Il serait juridiquement inapproprié de déterminer les risques d’assurance en fonction de l’appartenance sexuelle de l’assuré. Les différences individuelles qui ne présentent un lien avec cette appartenance sexuelle que de manière statistique ne pourraient pas entraîner une différence de traitement des assurés de sexe masculin et de sexe féminin au moment de la conception des produits d’assurance. Dans ce contexte, elle souligne en particulier que le sexe est une caractéristique qui, à l’instar de la race et de l’origine ethnique, est inséparable de la personne de l’assuré sur laquelle celui-ci n’a aucune influence. Contrairement à l’âge, par exemple, le sexe d’une personne ne serait pas soumis à des modifications naturelles.

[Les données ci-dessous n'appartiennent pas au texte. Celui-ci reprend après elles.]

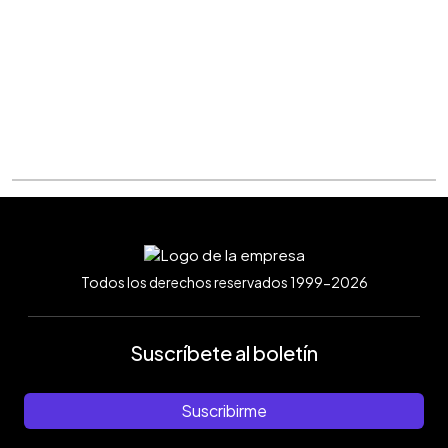
Todos los derechos reservados 1999-2026
Suscríbete al boletín
Suscribirme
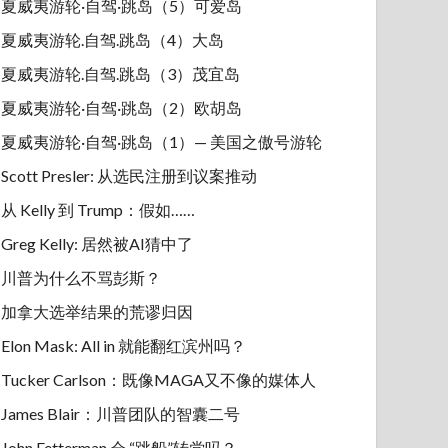
夏威夷游轮·自驾·跳岛（5）可爱岛
夏威夷游轮.自驾.跳岛（4）大岛
夏威夷游轮.自驾.跳岛（3）茂宜岛
夏威夷游轮·自驾·跳岛（2）欧胡岛
夏威夷游轮·自驾·跳岛（1）— 美国之傲号游轮
Scott Presler: 从选民注册到议案推动
从 Kelly 到 Trump：假如……
Greg Kelly: 居然被AI猜中了
川普为什么不骂彭斯？
加拿大选举结果的荒谬归因
Elon Mask: All in 就能翻红滨州吗？
Tucker Carlson：既像MAGA又不像的媒体人
James Blair：川普团队的智囊二号
John Fetterman 会 “跳船”转党吗？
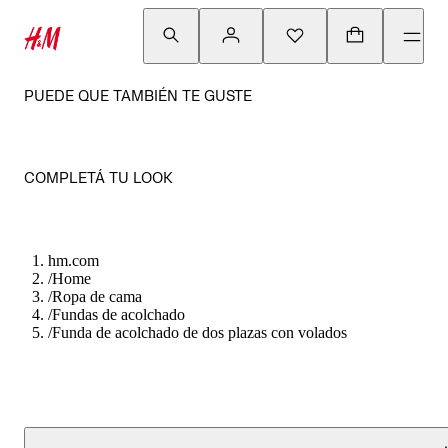
PUEDE QUE TAMBIÉN TE GUSTE
COMPLETÁ TU LOOK
hm.com
/
Home
/
Ropa de cama
/
Fundas de acolchado
/
Funda de acolchado de dos plazas con volados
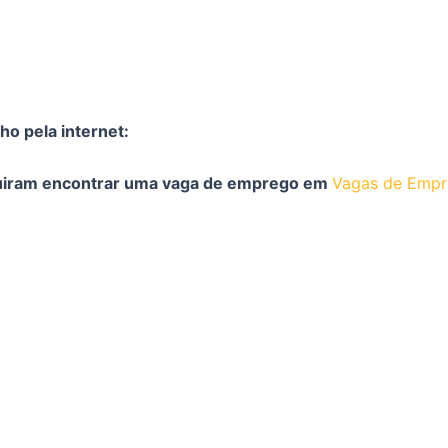
ho pela internet:
guiram encontrar uma vaga de emprego em
Vagas de Emp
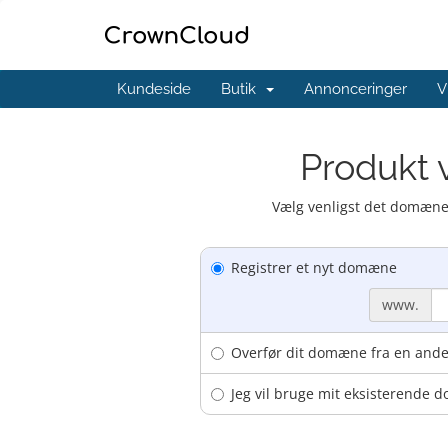
Kundeside
Butik
Annonceringer
V
Produkt 
Vælg venligst det domæne,
Registrer et nyt domæne
www.
Overfør dit domæne fra en ande
Jeg vil bruge mit eksisterende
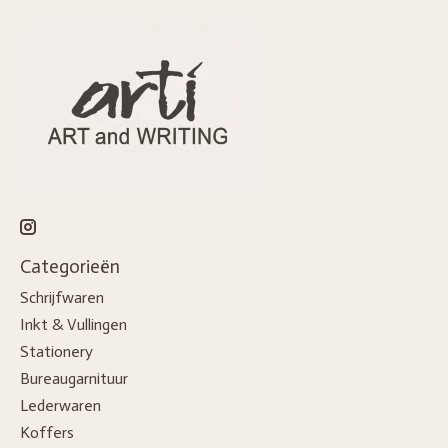
Categorieën
Schrijfwaren
Inkt & Vullingen
Stationery
Bureaugarnituur
Lederwaren
Koffers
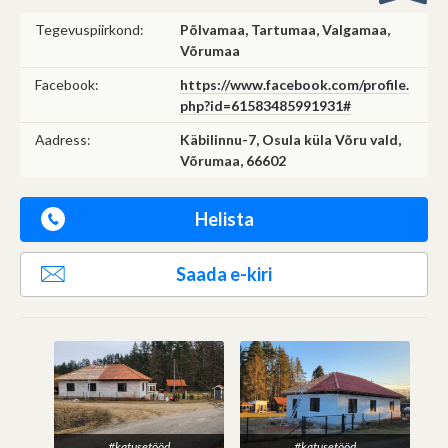
Tegevuspiirkond:
Põlvamaa, Tartumaa, Valgamaa,
Võrumaa
Facebook:
https://www.facebook.com/profile.
php?id=61583485991931#
Aadress:
Käbilinnu-7, Osula küla Võru vald,
Võrumaa, 66602
Helista
Saada e-kiri
#katusetööd
#katusetööd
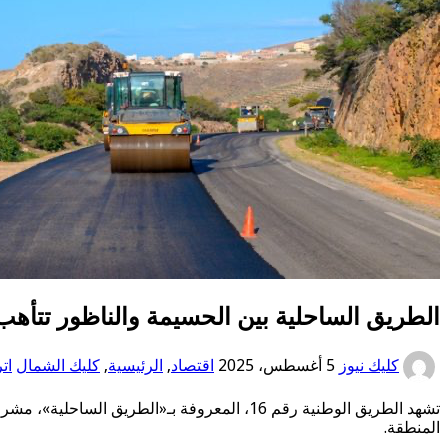
الطريق الساحلية بين الحسيمة والناظور تتأهب
كليك نيوز
5 أغسطس، 2025
اقتصاد
,
الرئيسية
,
كليك الشمال
ات
تشهد الطريق الوطنية رقم 16، المعروفة بـ«ال
المنطقة.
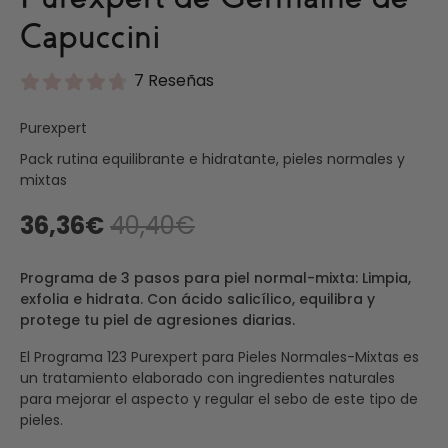
Capuccini
7 Reseñas
Purexpert
Pack rutina equilibrante e hidratante, pieles normales y
mixtas
36,36€
40,40€
Programa de 3 pasos para piel normal-mixta: Limpia,
exfolia e hidrata. Con ácido salicílico, equilibra y
protege tu piel de agresiones diarias.
El Programa 123 Purexpert para Pieles Normales-Mixtas es
un tratamiento elaborado con ingredientes naturales
para mejorar el aspecto y regular el sebo de este tipo de
pieles.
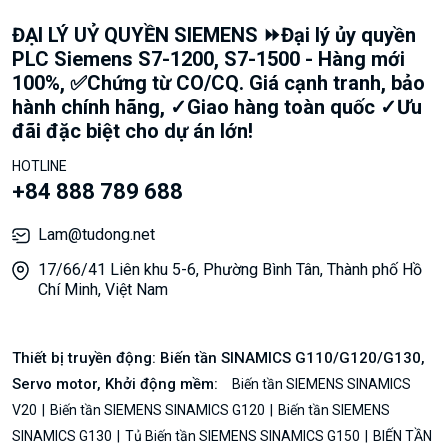
ĐẠI LÝ UỶ QUYỀN SIEMENS ⏩Đại lý ủy quyền
PLC Siemens S7-1200, S7-1500 - Hàng mới
100%, ✅Chứng từ CO/CQ. Giá cạnh tranh, bảo
hành chính hãng, ✓Giao hàng toàn quốc ✓Ưu
đãi đặc biệt cho dự án lớn!
HOTLINE
+84 888 789 688
Lam@tudong.net
17/66/41 Liên khu 5-6, Phường Bình Tân, Thành phố Hồ
Chí Minh, Việt Nam
Thiết bị truyền động: Biến tần SINAMICS G110/G120/G130,
Servo motor, Khởi động mềm:
Biến tần SIEMENS SINAMICS
V20
Biến tần SIEMENS SINAMICS G120
Biến tần SIEMENS
SINAMICS G130
Tủ Biến tần SIEMENS SINAMICS G150
BIẾN TẦN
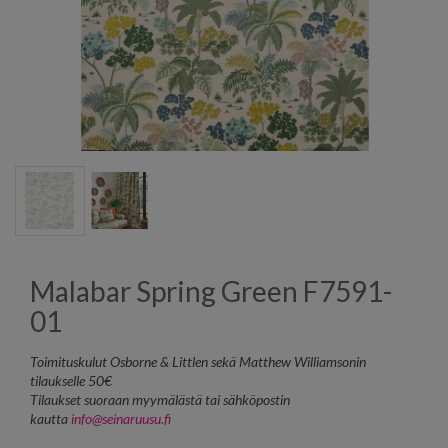
Malabar Spring Green F7591-
01
Toimituskulut Osborne & Littlen sekä Matthew Williamsonin
tilaukselle 50€
Tilaukset suoraan myymälästä tai sähköpostin
kautta
info@seinaruusu.fi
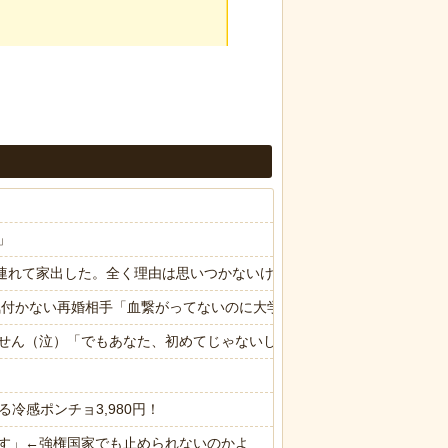
」
子供連れて家出した。全く理由は思いつかないけど強いてあげるとすれば
気付かない再婚相手「血繋がってないのに大学費用出さなきゃいけない
せん（泣）「でもあなた、初めてじゃないしね、うちだけじゃどうしよ
冷感ポンチョ3,980円！
す」←強権国家でも止められないのかよ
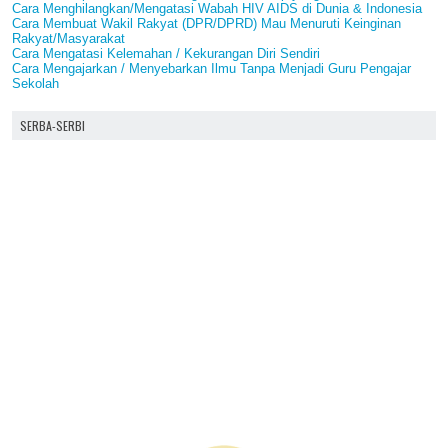
Cara Menghilangkan/Mengatasi Wabah HIV AIDS di Dunia & Indonesia
Cara Membuat Wakil Rakyat (DPR/DPRD) Mau Menuruti Keinginan
Rakyat/Masyarakat
Cara Mengatasi Kelemahan / Kekurangan Diri Sendiri
Cara Mengajarkan / Menyebarkan Ilmu Tanpa Menjadi Guru Pengajar
Sekolah
SERBA-SERBI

En conclusion, l’avocat général estime qu’il est incompatible avec le principe de l’égalité de traitement des hommes et des femmes consacré par le droit de l’Union d’appliquer des facteurs de risque fondés sur le sexe pour déterminer les primes et les prestations d’assurance. Elle propose à la Cour d’annuler la disposition dérogatoire correspondante de la directive 2004/113/CE.

On imagine le bouleversement que pourrait produire une telle décision dans le monde de l’assurance. C’est pour cette raison que l’avocat général préconise qu’une telle mesure ne produise ses effets qu’à l’avenir, en respectant une période transitoire de trois ans après le prononcé de la Cour si ses conclusions étaient suivies.